_Aim of the exercise_
Please retype the entries below exactly, only from their first line through the line containing "PARC-643: present -> none", leaving every picture out.

○ ○ ○ ○ ○ ○ ○

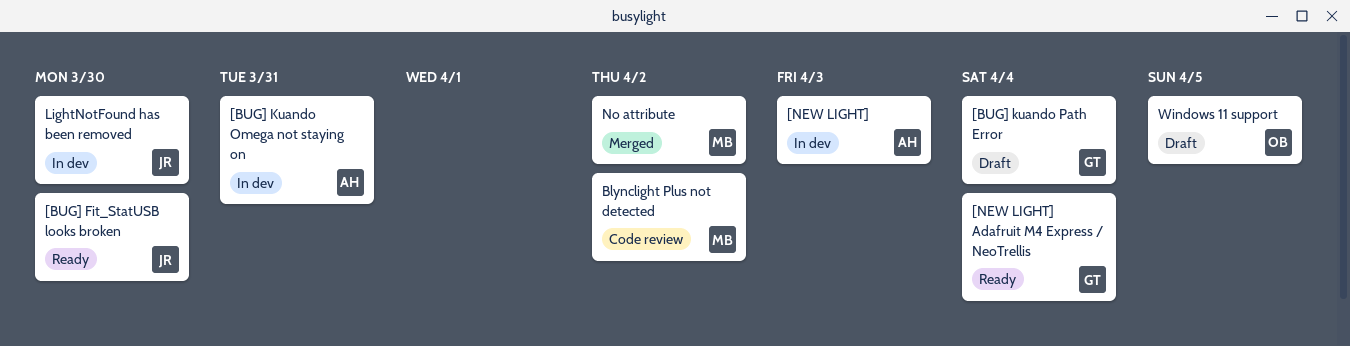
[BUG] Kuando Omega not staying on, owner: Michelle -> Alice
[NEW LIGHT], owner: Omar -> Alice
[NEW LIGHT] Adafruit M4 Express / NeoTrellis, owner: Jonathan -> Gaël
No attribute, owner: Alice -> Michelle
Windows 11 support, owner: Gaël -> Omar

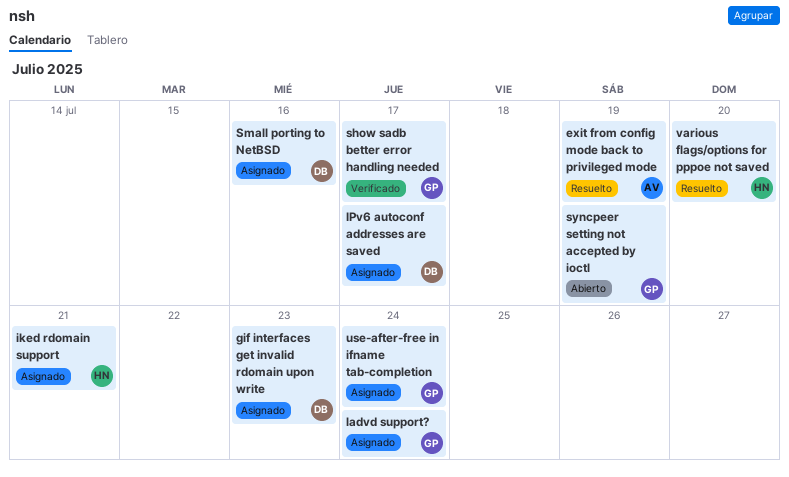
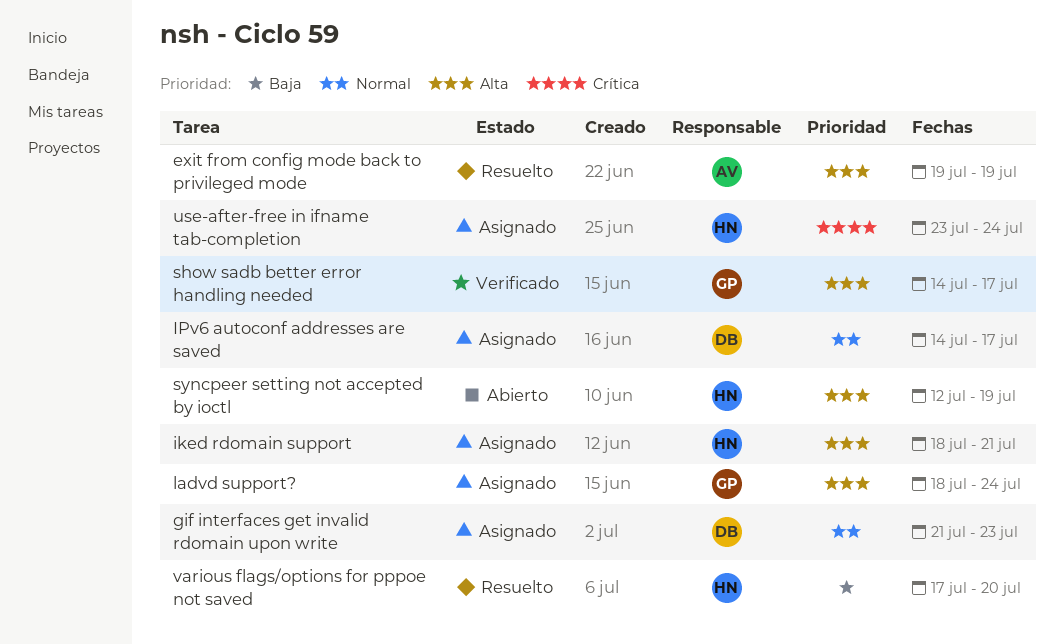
Small porting to NetBSD: present -> none
syncpeer setting not accepted by ioctl, owner: GP -> HN
use-after-free in ifname tab-completion, owner: GP -> HN

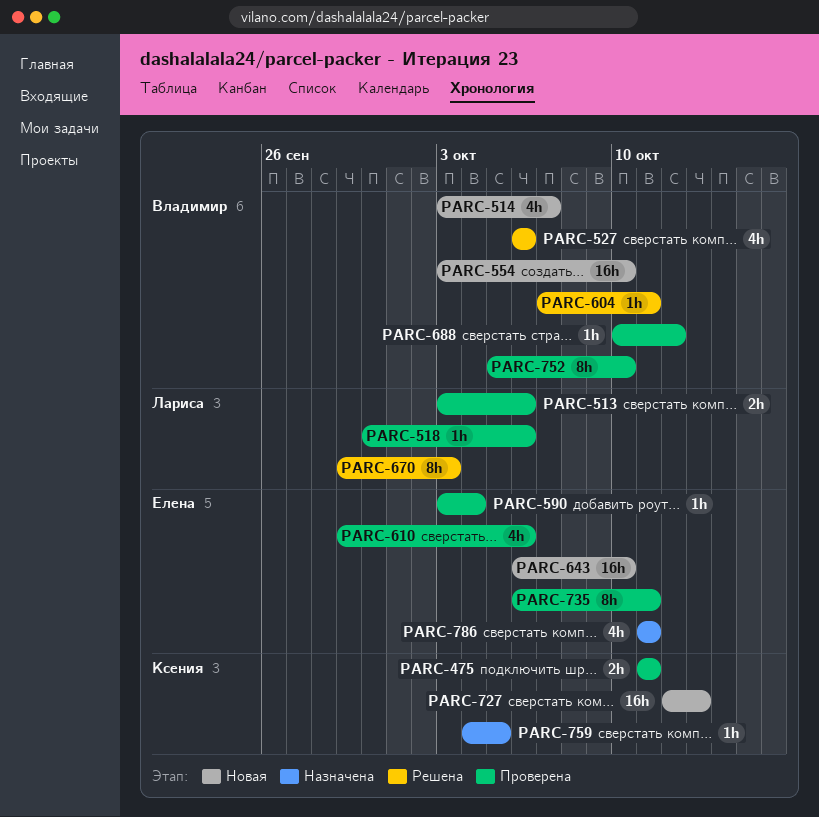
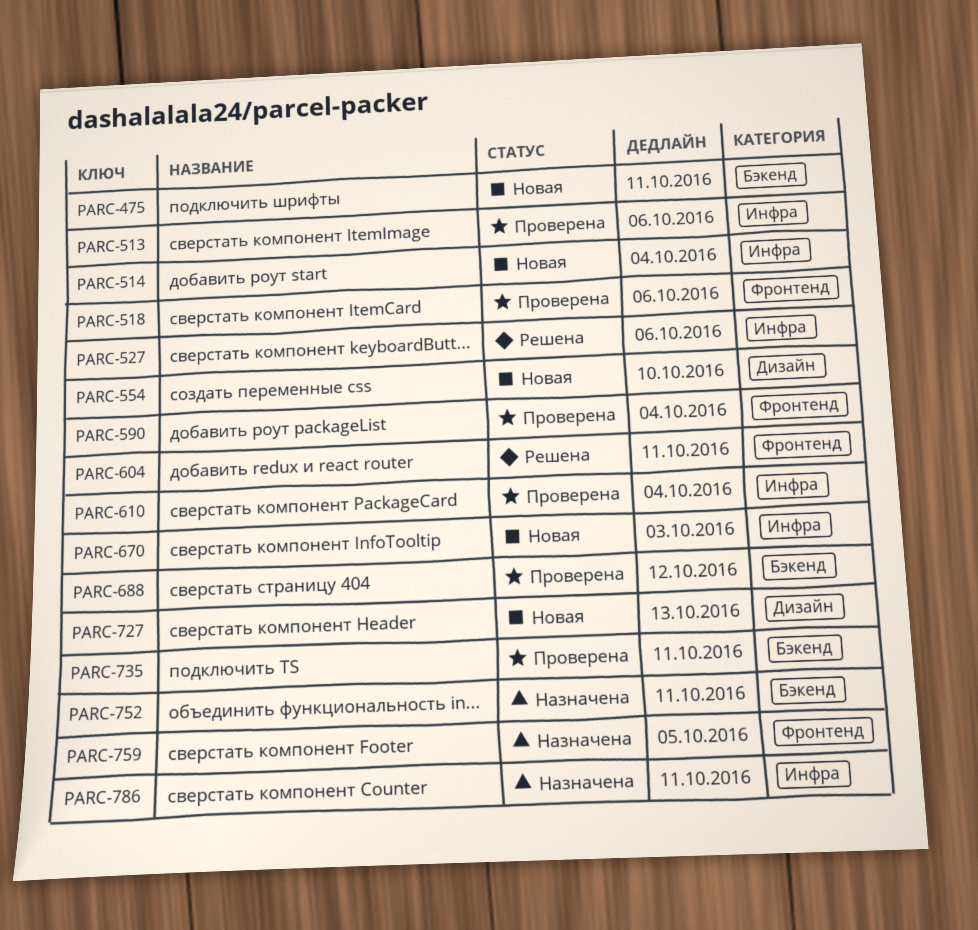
PARC-475, status: Проверена -> Новая
PARC-514, due: Oct 7 -> Oct 4
PARC-610, due: Oct 6 -> Oct 4
PARC-643: present -> none
PARC-670, status: Решена -> Новая
PARC-752, status: Проверена -> Назначена
PARC-752, due: Oct 10 -> Oct 11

○ ○ ○ ○ ○ ○ ○

_Written response_
[BUG] Kuando Omega not staying on, owner: Michelle -> Alice
[NEW LIGHT], owner: Omar -> Alice
[NEW LIGHT] Adafruit M4 Express / NeoTrellis, owner: Jonathan -> Gaël
No attribute, owner: Alice -> Michelle
Windows 11 support, owner: Gaël -> Omar

Small porting to NetBSD: present -> none
syncpeer setting not accepted by ioctl, owner: GP -> HN
use-after-free in ifname tab-completion, owner: GP -> HN

PARC-475, status: Проверена -> Новая
PARC-514, due: Oct 7 -> Oct 4
PARC-610, due: Oct 6 -> Oct 4
PARC-643: present -> none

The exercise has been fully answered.